● Work order
Needed from the data below: every line from the one with "bottom=55 | 31.81" up to and including the one with "bottom=109 | 17.42", repeated exactly and with nothing else.

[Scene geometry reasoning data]
>>>>>

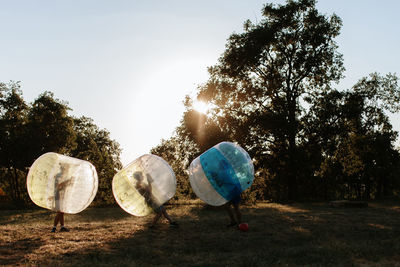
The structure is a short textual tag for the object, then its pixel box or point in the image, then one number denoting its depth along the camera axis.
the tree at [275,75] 29.48
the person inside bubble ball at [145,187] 12.02
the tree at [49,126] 30.06
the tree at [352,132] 29.36
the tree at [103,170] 27.94
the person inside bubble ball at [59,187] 11.24
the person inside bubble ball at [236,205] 11.83
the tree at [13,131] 29.70
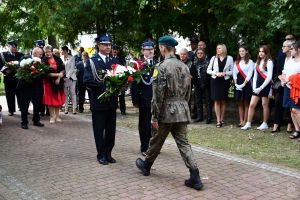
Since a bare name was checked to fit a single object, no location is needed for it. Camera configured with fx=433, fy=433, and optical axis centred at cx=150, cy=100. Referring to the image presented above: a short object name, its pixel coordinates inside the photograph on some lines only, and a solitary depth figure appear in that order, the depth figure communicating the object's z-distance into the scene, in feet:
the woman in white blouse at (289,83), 28.35
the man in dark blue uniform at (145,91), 23.97
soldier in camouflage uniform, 18.76
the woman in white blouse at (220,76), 33.88
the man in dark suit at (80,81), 43.24
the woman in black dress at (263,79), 31.47
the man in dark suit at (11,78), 38.06
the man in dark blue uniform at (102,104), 22.70
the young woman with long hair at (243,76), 32.94
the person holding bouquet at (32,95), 34.04
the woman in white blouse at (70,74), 41.50
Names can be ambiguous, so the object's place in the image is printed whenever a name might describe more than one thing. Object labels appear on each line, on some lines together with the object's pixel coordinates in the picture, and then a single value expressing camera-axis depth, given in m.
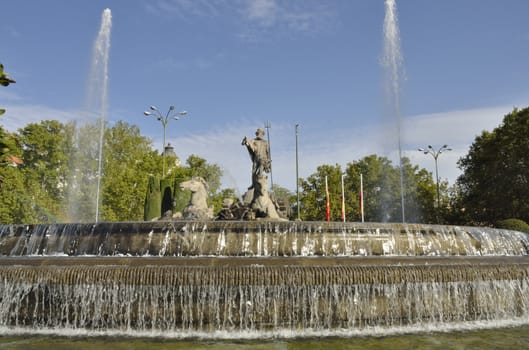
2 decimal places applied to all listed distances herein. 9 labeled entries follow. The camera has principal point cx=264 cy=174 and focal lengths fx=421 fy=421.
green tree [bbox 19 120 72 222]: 40.06
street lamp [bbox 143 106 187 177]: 33.74
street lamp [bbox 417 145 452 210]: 40.47
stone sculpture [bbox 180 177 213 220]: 17.39
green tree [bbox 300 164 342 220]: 50.19
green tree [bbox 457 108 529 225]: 33.22
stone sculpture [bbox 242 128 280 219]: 14.76
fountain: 6.95
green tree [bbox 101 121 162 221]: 39.24
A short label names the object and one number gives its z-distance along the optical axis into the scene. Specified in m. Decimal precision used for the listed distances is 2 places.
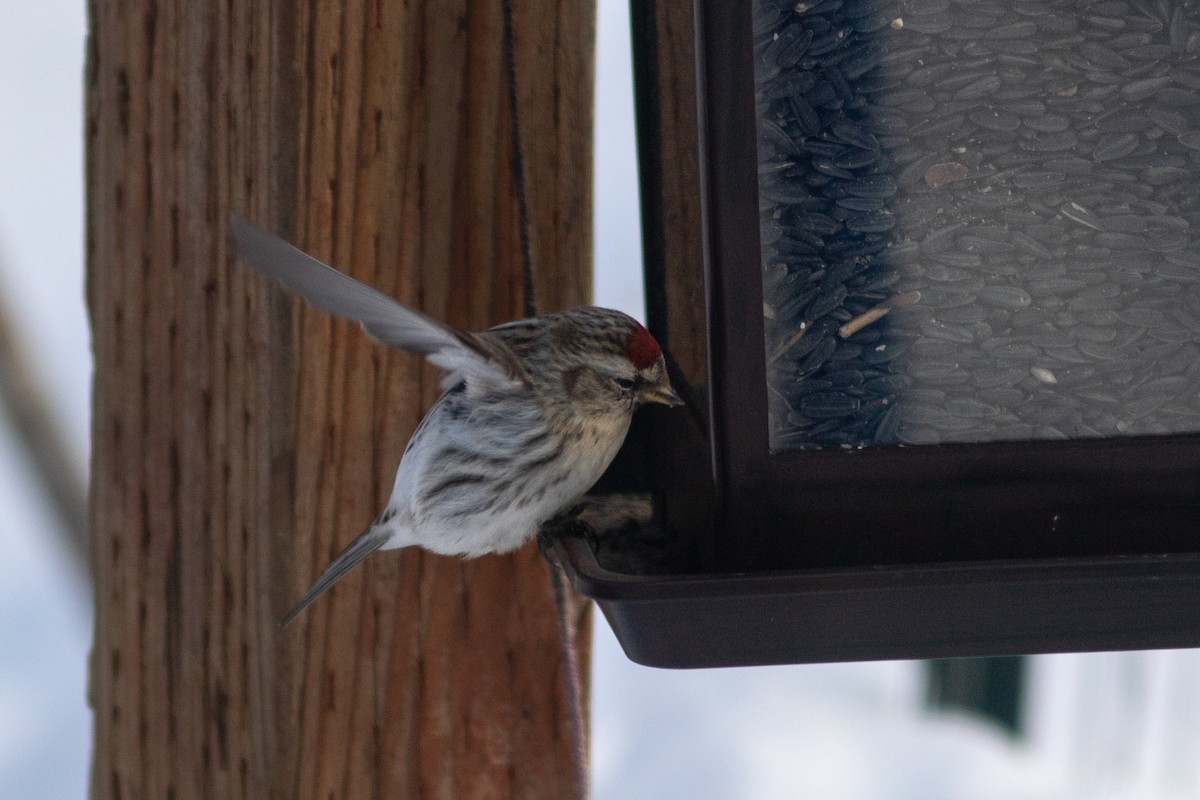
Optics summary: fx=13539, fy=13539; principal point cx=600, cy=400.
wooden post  3.31
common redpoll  3.33
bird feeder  3.25
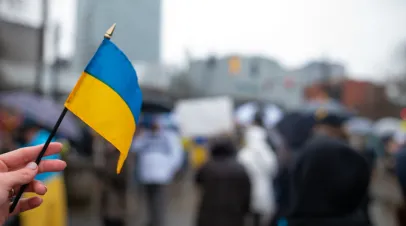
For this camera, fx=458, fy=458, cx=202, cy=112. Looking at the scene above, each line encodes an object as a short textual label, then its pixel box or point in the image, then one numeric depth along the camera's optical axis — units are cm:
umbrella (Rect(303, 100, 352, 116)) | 591
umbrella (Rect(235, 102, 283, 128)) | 873
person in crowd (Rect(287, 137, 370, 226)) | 301
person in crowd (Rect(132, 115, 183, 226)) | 660
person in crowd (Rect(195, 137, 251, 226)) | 492
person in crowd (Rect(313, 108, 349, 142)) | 368
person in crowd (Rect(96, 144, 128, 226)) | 580
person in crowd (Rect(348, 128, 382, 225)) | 325
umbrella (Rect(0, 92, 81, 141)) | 428
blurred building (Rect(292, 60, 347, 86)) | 6068
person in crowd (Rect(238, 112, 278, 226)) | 538
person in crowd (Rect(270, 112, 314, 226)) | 508
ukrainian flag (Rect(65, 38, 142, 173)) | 171
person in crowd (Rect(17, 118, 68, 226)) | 316
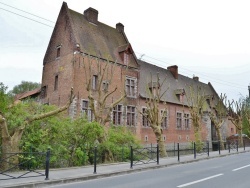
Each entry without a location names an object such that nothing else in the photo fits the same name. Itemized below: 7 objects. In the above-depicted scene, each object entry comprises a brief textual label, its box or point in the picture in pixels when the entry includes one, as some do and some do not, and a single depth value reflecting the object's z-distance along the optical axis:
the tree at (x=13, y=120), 10.73
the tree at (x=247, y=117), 36.94
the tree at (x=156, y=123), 19.30
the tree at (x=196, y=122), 22.88
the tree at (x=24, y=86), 50.50
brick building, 24.22
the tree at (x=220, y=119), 28.62
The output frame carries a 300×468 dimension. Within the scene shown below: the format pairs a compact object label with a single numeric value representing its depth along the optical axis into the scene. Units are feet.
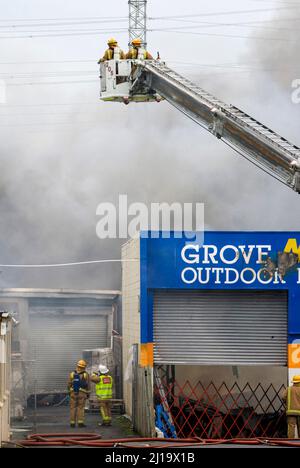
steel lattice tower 128.47
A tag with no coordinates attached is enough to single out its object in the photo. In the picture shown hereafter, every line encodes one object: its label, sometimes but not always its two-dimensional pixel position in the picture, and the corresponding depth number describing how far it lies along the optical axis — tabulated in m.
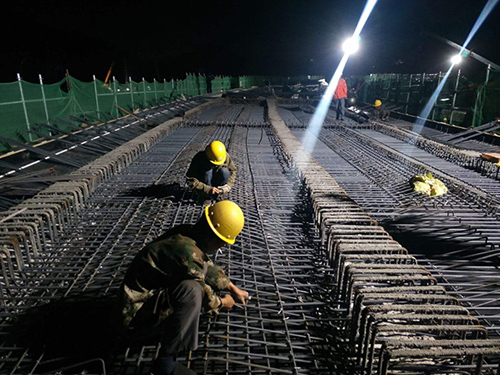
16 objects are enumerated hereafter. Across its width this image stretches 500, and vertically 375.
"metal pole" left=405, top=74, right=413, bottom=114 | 20.42
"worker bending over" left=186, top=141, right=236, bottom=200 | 5.00
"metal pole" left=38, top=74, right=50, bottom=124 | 10.88
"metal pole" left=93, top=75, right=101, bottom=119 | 14.15
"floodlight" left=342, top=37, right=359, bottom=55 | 31.81
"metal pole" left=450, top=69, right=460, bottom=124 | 15.73
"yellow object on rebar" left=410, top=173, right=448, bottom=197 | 6.20
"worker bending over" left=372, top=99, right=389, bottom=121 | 17.03
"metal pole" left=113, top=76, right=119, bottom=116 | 15.32
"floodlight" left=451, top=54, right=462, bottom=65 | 18.03
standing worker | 14.95
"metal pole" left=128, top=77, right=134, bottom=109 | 17.42
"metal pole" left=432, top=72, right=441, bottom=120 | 17.61
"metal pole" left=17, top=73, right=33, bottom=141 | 9.80
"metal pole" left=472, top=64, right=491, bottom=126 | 14.00
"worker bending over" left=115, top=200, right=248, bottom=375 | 2.32
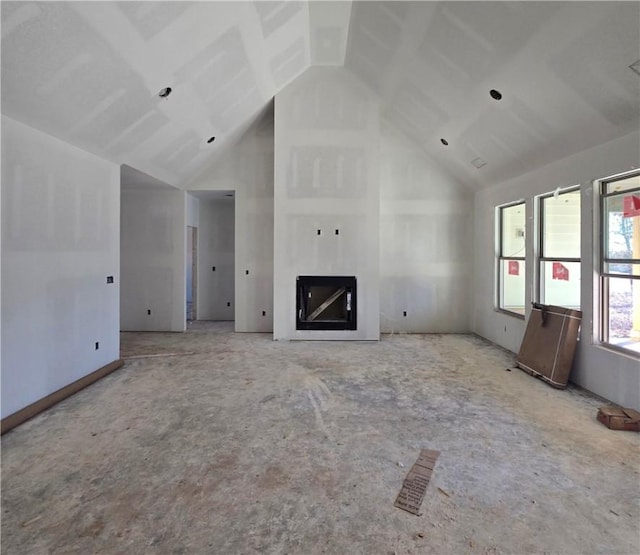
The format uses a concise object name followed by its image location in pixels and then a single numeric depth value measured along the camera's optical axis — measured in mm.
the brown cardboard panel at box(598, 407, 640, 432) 2766
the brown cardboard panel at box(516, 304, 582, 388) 3727
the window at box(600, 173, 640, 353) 3184
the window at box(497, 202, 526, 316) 5227
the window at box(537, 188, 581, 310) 4035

<<<<<

● Task solution
"floodlight" left=342, top=37, right=359, bottom=55 | 31.81
"metal pole" left=450, top=69, right=460, bottom=124 | 15.73
"yellow object on rebar" left=410, top=173, right=448, bottom=197 | 6.20
"worker bending over" left=372, top=99, right=389, bottom=121 | 17.03
"metal pole" left=113, top=76, right=119, bottom=116 | 15.32
"floodlight" left=451, top=54, right=462, bottom=65 | 18.03
standing worker | 14.95
"metal pole" left=128, top=77, right=134, bottom=109 | 17.42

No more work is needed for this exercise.